Provided material →
>>>

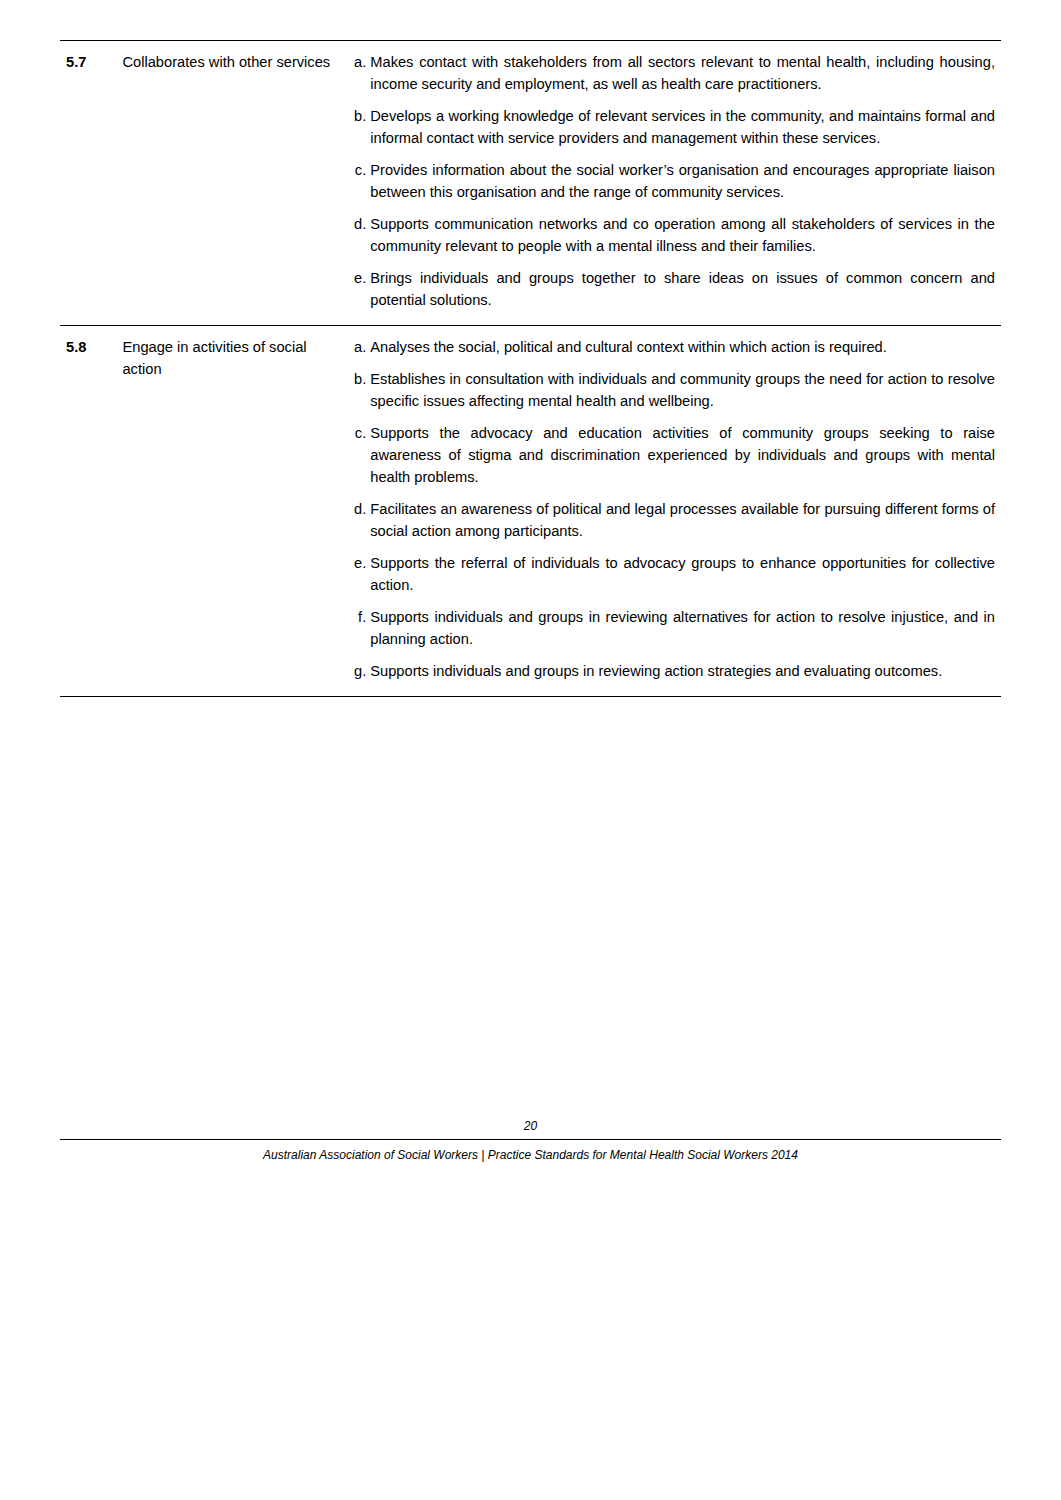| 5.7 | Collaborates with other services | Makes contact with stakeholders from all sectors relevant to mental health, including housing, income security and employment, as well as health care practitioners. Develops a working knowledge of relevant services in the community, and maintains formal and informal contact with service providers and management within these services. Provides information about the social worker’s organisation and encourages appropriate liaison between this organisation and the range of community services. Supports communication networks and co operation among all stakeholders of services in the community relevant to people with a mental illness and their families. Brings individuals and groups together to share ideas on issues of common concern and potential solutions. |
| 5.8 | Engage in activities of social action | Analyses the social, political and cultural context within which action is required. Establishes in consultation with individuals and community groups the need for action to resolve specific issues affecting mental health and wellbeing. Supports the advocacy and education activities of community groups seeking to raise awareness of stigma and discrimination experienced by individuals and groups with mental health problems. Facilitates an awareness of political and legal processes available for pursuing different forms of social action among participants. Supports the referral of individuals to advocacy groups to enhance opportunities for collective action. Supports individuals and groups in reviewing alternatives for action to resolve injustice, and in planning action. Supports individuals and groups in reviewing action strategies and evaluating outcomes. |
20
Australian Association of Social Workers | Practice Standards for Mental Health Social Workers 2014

<<<

Your objective → Copy each line exactly, from the line containing "evaluating outcomes. |" down to the last line of the material, and no other lines.

Answer section →
| 5.8 | Engage in activities of social action | Analyses the social, political and cultural context within which action is required. Establishes in consultation with individuals and community groups the need for action to resolve specific issues affecting mental health and wellbeing. Supports the advocacy and education activities of community groups seeking to raise awareness of stigma and discrimination experienced by individuals and groups with mental health problems. Facilitates an awareness of political and legal processes available for pursuing different forms of social action among participants. Supports the referral of individuals to advocacy groups to enhance opportunities for collective action. Supports individuals and groups in reviewing alternatives for action to resolve injustice, and in planning action. Supports individuals and groups in reviewing action strategies and evaluating outcomes. |
20
Australian Association of Social Workers | Practice Standards for Mental Health Social Workers 2014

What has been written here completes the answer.